---------- Data provided ----------

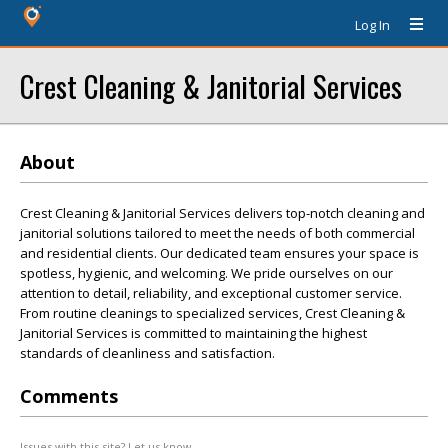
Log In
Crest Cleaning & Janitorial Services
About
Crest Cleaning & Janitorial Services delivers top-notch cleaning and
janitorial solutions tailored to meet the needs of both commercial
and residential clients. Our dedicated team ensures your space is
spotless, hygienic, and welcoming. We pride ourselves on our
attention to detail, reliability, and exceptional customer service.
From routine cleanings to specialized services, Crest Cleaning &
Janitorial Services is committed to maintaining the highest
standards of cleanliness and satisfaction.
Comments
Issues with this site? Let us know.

----------
---------- Data provided ----------

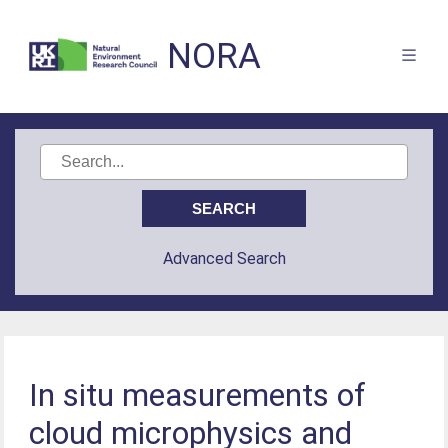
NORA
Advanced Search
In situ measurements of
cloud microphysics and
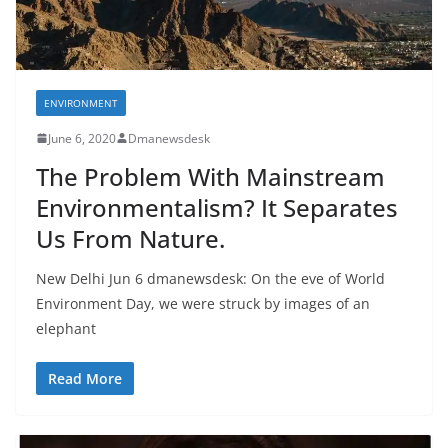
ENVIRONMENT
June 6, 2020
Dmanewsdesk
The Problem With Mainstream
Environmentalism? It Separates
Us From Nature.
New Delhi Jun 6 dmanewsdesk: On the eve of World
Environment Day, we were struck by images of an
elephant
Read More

----------

**Directive:**
Both the line containing "and residential clients." and the line containing "Issues with this site? Let us know." belong in the answer. Print them and every line above that falls between them exactly, and no others.

**Answer:**
and residential clients. Our dedicated team ensures your space is
spotless, hygienic, and welcoming. We pride ourselves on our
attention to detail, reliability, and exceptional customer service.
From routine cleanings to specialized services, Crest Cleaning &
Janitorial Services is committed to maintaining the highest
standards of cleanliness and satisfaction.
Comments
Issues with this site? Let us know.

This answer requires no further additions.